Все оказалось сложней, и на долгое время Виктор исчез с литературных горизонтов.
«…у меня ничего нового, – писал он тому же другу в 1995 году. – В начале лета я разработал „блестящий“ рекламный проспект по изданию произведений Виктора Колупаева, разослал его в десять издательств. До сих пор ответа – никакого. И теперь уже ясно, что не будет. При коммунизме всегда отвечали. Издевались, писали доносы, включали в списки, но всегда отвечали. А сейчас – полная пустота. Отказы меня не огорчили бы. Я к ним привык. А вот к тому, что я настолько никому не нужен, что мне и отвечать-то не стоит, привыкнуть не могу…»

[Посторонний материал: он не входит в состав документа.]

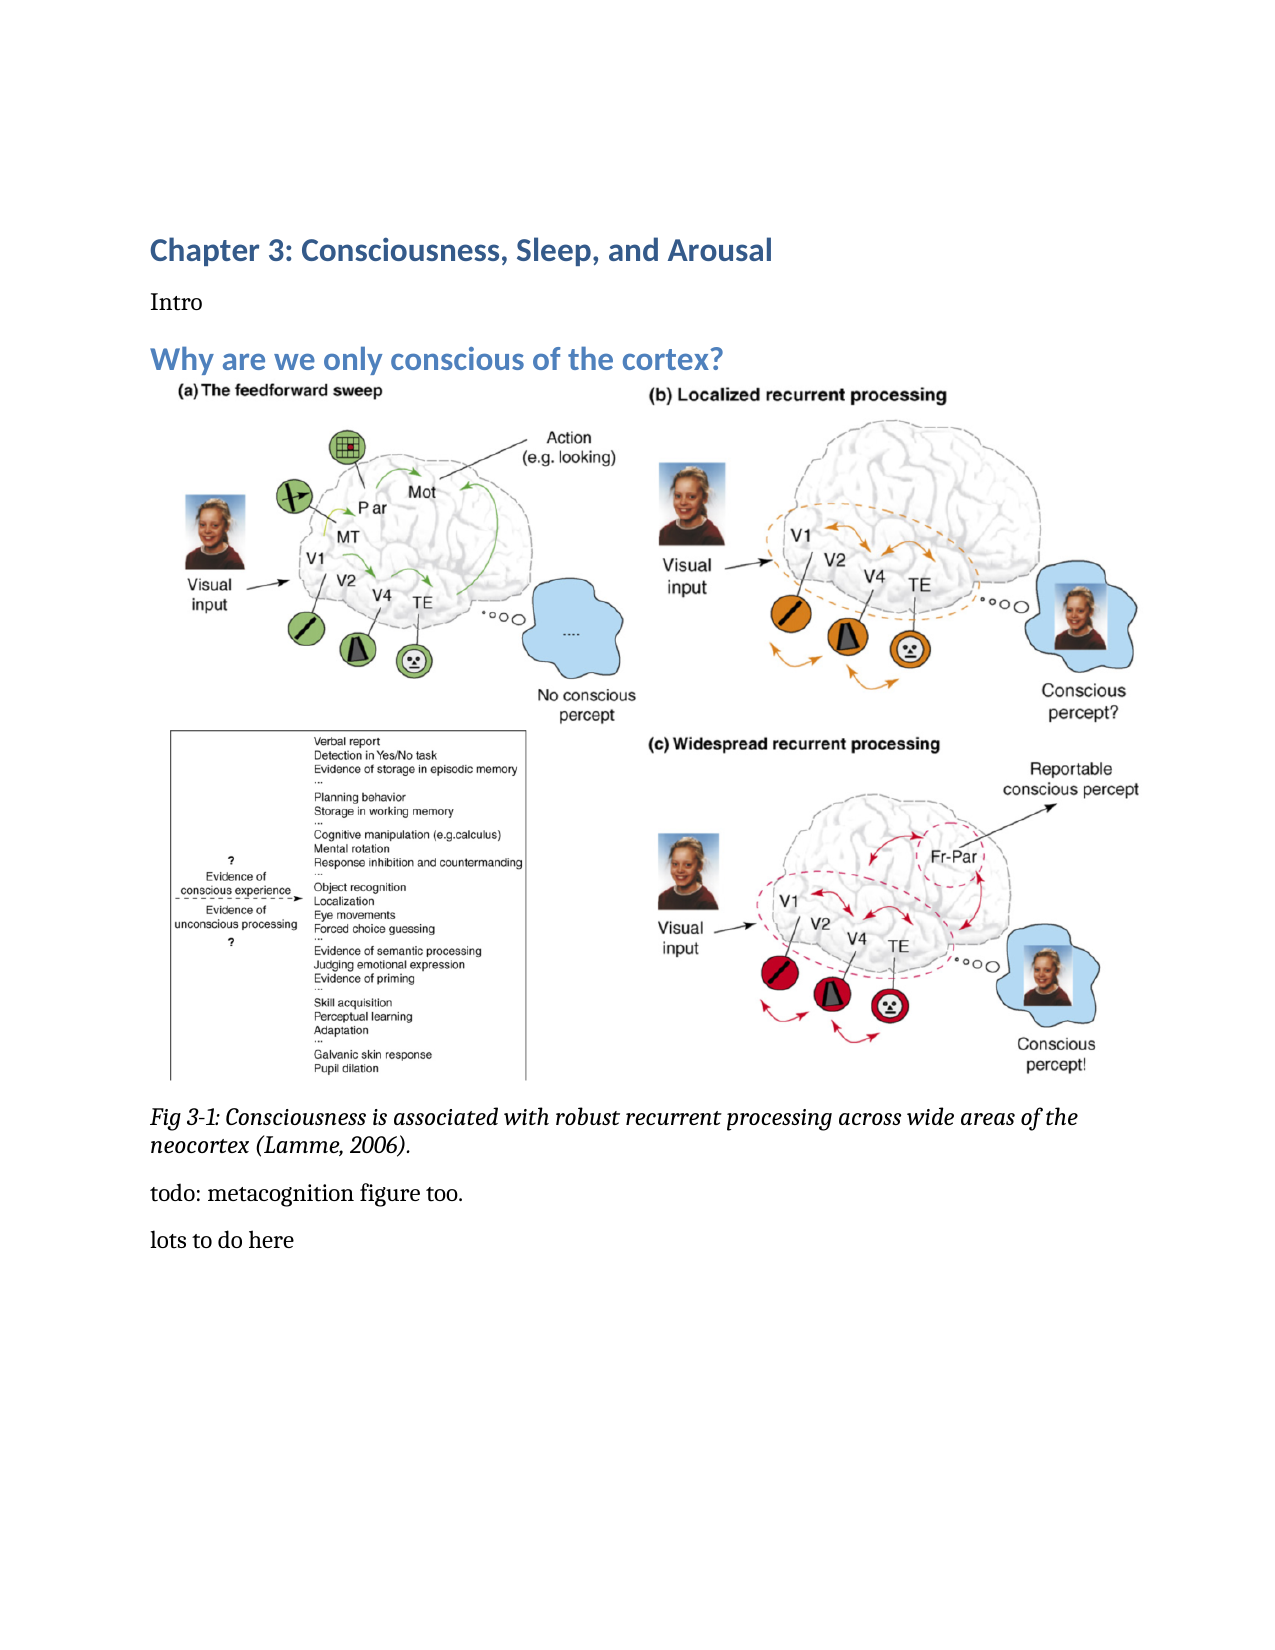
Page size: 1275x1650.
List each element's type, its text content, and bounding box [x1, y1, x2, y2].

Только в 2000 году в Томске, после почти десятилетнего молчания, вышел в свет большой роман «Безвременье», написанный в соавторстве с Ю.Марушкиным. Моя рецензия в «Книжном обозрении» была, кажется, единственной. Да и кто увидит книгу, изданную тиражом в 75 (семьдесят пять) экземпляров?
Другая книга Виктора, в некотором смысле итог всей жизни – поэтическое исследование «Пространство и Время для фантаста» вышла там же в Томске, правда тиражом несколько большим – 300 экземпляров.
«…размышлять специально о Времени по какому-то плану мне не требуется, – писал Виктор. – Что бы я ни делал, о чем бы ни думал, старая загадка постоянно напоминает о себе, тревожит, радует и мучает меня. И вторым слоем сознания (подсознания?), что ли, я размышляю о Времени. О Пространстве и Времени. Наверное, нет ничего особенного в том, о чем я думаю. Не я один. Осознанно или неосознанно об этом думают все. Только чаще обыденно: „О! Уже шесть часов вечера!“ О быстротекущем времени, о невозвратном времени, о невозможности остановить его или хотя бы растянуть думает, конечно, каждый. Отсюда и печаль, грусть – самые информационные для меня человеческие чувства. В таком состоянии мне хорошо думается.
Классе в седьмом или восьмом, вот уж и не помню точно, я впервые обнаружил, что существуют Пространство и Время. День, ночь, год, расстояние до школы и до леса – это все я, конечно, знал и раньше. Они были обыденными, естественными и понятными. А вот то Пространство, которое само по себе и в котором живут звезды, то Время, которое тоже само по себе, и в котором живу я и вся Вселенная… Это поразило меня в ту зимнюю ночь на всю жизнь.
Весь день падал снег, было тепло и вдруг разъяснилось и резко похолодало, но в воздухе еще чувствовалась влажность. Я шел из школы. Наш дом стоял на склоне горы, так что с улицы он выглядел одноэтажным, а в глубине двора становился двухэтажным. И мы жили в последней квартире на втором этаже, окнами на железнодорожную станцию. С того места, где я шел, открывался вид на вокзал, железнодорожные пути, забитые составами, прожекторы на стальных опорах, виадук, депо. Там внизу что-то грохотало, лязгало, гудело, переливалось огнями. Я остановился и посмотрел чуть вверх, потом выше, а затем вообще задрал голову насколько мог.